begin EXTRACTED RECORDS

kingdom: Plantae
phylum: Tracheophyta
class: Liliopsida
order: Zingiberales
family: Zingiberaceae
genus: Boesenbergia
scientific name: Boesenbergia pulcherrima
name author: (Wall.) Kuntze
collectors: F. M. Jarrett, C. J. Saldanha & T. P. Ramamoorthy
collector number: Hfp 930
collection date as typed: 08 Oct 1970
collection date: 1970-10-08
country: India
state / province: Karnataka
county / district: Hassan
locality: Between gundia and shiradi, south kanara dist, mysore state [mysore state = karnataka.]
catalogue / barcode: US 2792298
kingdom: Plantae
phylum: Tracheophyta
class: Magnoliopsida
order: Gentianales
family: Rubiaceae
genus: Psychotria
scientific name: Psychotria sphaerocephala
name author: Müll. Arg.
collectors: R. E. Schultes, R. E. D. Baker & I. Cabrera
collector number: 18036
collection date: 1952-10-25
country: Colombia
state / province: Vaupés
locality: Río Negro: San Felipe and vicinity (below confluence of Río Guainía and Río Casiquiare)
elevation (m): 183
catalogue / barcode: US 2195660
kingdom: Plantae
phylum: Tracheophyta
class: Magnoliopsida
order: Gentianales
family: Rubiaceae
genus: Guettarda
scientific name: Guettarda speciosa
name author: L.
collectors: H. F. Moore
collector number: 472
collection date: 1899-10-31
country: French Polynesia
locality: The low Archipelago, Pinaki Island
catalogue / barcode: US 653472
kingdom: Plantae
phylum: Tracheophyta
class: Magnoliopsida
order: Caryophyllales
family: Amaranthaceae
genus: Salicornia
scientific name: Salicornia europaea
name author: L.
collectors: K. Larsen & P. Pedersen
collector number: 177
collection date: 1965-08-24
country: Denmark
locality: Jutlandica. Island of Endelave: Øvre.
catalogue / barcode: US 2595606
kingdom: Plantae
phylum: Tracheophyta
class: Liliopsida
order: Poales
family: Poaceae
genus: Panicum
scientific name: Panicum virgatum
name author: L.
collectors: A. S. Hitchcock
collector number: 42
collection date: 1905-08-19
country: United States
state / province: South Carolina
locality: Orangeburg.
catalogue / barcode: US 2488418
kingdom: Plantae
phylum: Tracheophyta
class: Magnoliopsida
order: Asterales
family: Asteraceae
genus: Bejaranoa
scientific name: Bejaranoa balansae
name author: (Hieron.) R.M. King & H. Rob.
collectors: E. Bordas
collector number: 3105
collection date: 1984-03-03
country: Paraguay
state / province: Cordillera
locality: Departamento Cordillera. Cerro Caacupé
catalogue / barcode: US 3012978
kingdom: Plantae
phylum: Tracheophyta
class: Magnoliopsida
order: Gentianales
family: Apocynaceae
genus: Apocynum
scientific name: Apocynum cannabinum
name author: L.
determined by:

end EXTRACTED RECORDS

__WORK TO COMPLETE__:
Reproduce the data above in full, changing "collectors" to "collected by" wherever it occurs and leaving everything else as it is.

__WRITTEN ANSWER__:
kingdom: Plantae
phylum: Tracheophyta
class: Liliopsida
order: Zingiberales
family: Zingiberaceae
genus: Boesenbergia
scientific name: Boesenbergia pulcherrima
name author: (Wall.) Kuntze
collected by: F. M. Jarrett, C. J. Saldanha & T. P. Ramamoorthy
collector number: Hfp 930
collection date as typed: 08 Oct 1970
collection date: 1970-10-08
country: India
state / province: Karnataka
county / district: Hassan
locality: Between gundia and shiradi, south kanara dist, mysore state [mysore state = karnataka.]
catalogue / barcode: US 2792298
kingdom: Plantae
phylum: Tracheophyta
class: Magnoliopsida
order: Gentianales
family: Rubiaceae
genus: Psychotria
scientific name: Psychotria sphaerocephala
name author: Müll. Arg.
collected by: R. E. Schultes, R. E. D. Baker & I. Cabrera
collector number: 18036
collection date: 1952-10-25
country: Colombia
state / province: Vaupés
locality: Río Negro: San Felipe and vicinity (below confluence of Río Guainía and Río Casiquiare)
elevation (m): 183
catalogue / barcode: US 2195660
kingdom: Plantae
phylum: Tracheophyta
class: Magnoliopsida
order: Gentianales
family: Rubiaceae
genus: Guettarda
scientific name: Guettarda speciosa
name author: L.
collected by: H. F. Moore
collector number: 472
collection date: 1899-10-31
country: French Polynesia
locality: The low Archipelago, Pinaki Island
catalogue / barcode: US 653472
kingdom: Plantae
phylum: Tracheophyta
class: Magnoliopsida
order: Caryophyllales
family: Amaranthaceae
genus: Salicornia
scientific name: Salicornia europaea
name author: L.
collected by: K. Larsen & P. Pedersen
collector number: 177
collection date: 1965-08-24
country: Denmark
locality: Jutlandica. Island of Endelave: Øvre.
catalogue / barcode: US 2595606
kingdom: Plantae
phylum: Tracheophyta
class: Liliopsida
order: Poales
family: Poaceae
genus: Panicum
scientific name: Panicum virgatum
name author: L.
collected by: A. S. Hitchcock
collector number: 42
collection date: 1905-08-19
country: United States
state / province: South Carolina
locality: Orangeburg.
catalogue / barcode: US 2488418
kingdom: Plantae
phylum: Tracheophyta
class: Magnoliopsida
order: Asterales
family: Asteraceae
genus: Bejaranoa
scientific name: Bejaranoa balansae
name author: (Hieron.) R.M. King & H. Rob.
collected by: E. Bordas
collector number: 3105
collection date: 1984-03-03
country: Paraguay
state / province: Cordillera
locality: Departamento Cordillera. Cerro Caacupé
catalogue / barcode: US 3012978
kingdom: Plantae
phylum: Tracheophyta
class: Magnoliopsida
order: Gentianales
family: Apocynaceae
genus: Apocynum
scientific name: Apocynum cannabinum
name author: L.
determined by:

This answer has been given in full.